LIMA (Reuters) - Left-wing Ollanta Humala won the first round of Peru’s presidential election on Sunday and looks set to face right-wing congresswoman Keiko Fujimori in a bruising June 5 run-off, quick counts and exit polls showed.
There is still a slim chance Humala could face former finance minister Pedro Pablo Kuczynski in the run-off, as election officials say it could take days to count all votes in the tight race for second place.
* Peru’s Nobel prize winner Mario Vargas Llosa said a Humala or Fujimori presidency would be “a catastrophe,” because both figures are disliked by a majority whose votes splintered among three more moderate candidates. Both have support among poorer Peruvians and in rural areas. Humala burst onto Peru’s political scene in 2000 when he led a short-lived revolt against the government. Fujimori is shunned by many Peruvians because of her father, disgraced former president Alberto Fujimori who is now in jail convicted of corruption and human rights abuses.
* Polls show a virtual dead heat between Fujimori and Humala in the second round. They both have high disapproval ratings of about 50 percent, meaning the run-off will pose a dilemma for voters who did not support them in the first round. The key to victory in what looks set to be a close contest will revolve around both their ability to win over skeptics and play down weaknesses in the coming two months. That could be harder for Fujimori, who has not faced as much criticism as Humala in the first-round campaign.

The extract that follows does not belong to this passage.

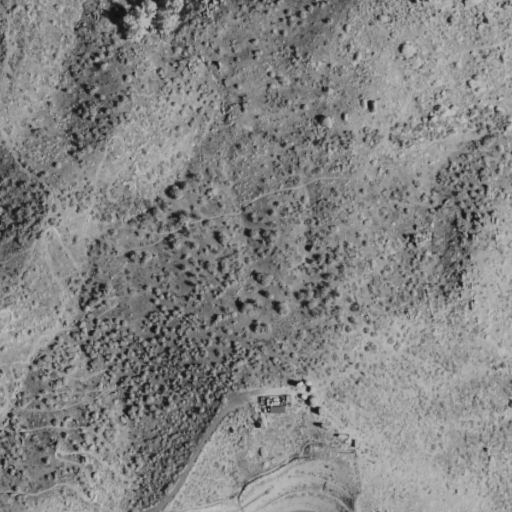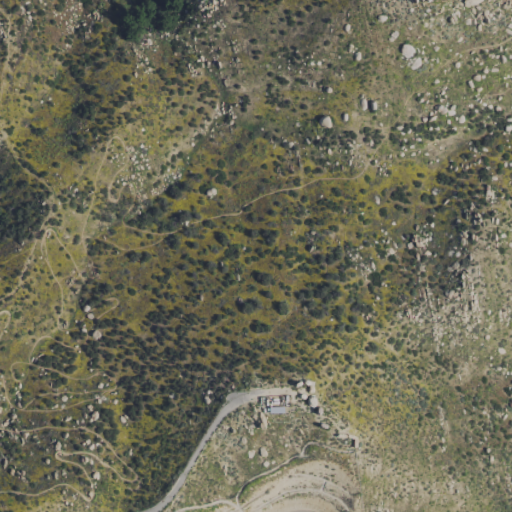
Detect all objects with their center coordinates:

* Humala only narrowly lost to current President Alan Garcia in a run-off in 2006. Garcia, like Fujimori, went into that run-off with high disapproval ratings. During this year’s campaign his support increased as he convinced voters he had left his radical past behind him. If he continues to preach “gradual change” in the vein of moderate Latin American leftist leaders, such as Brazil’s former President, Luiz Inacio Lula da Silva, he will improve his chances of beating Fujimori.
* Voters’ biggest concern about Humala is whether he can be trusted to keep mainstream economic policies in place and ensure continued growth, whereas Fujimori is viewed as more market-friendly. Many Peruvians have fresh memories of the hyperinflation and guerrilla insurgencies of previous decades. They are wary about Humala’s past links to Venezuela’s socialist President Hugo Chavez, though he has stressed that the Venezuelan economic model “is not applicable to Peru.” Further guarantees to respect economic reforms credited with fostering growth in recent years could lift his support.
* Fujimori’s high disapproval ratings are due to her close association with her father’s presidency and imprisonment for corruption and human rights crimes stemming from his crackdown on insurgencies in the 1990s. That means it might prove harder for her to win over voters who did not support her in the first round than for Humala. Because she and her supporters strongly defend her father’s legacy -- she hopes his conviction will be overturned -- Fujimori will find it hard to distance herself from him as a way to court a broad base of voters in the second round.
* Both Humala and Fujimori could be forced to make compromises on their agenda in office. Congressional allies of Humala will likely form the biggest single bloc in Congress, but they will lack a majority, exit polls showed. Public expressions of support by the defeated first-round candidates could be decisive, especially if they were to unite behind one of them.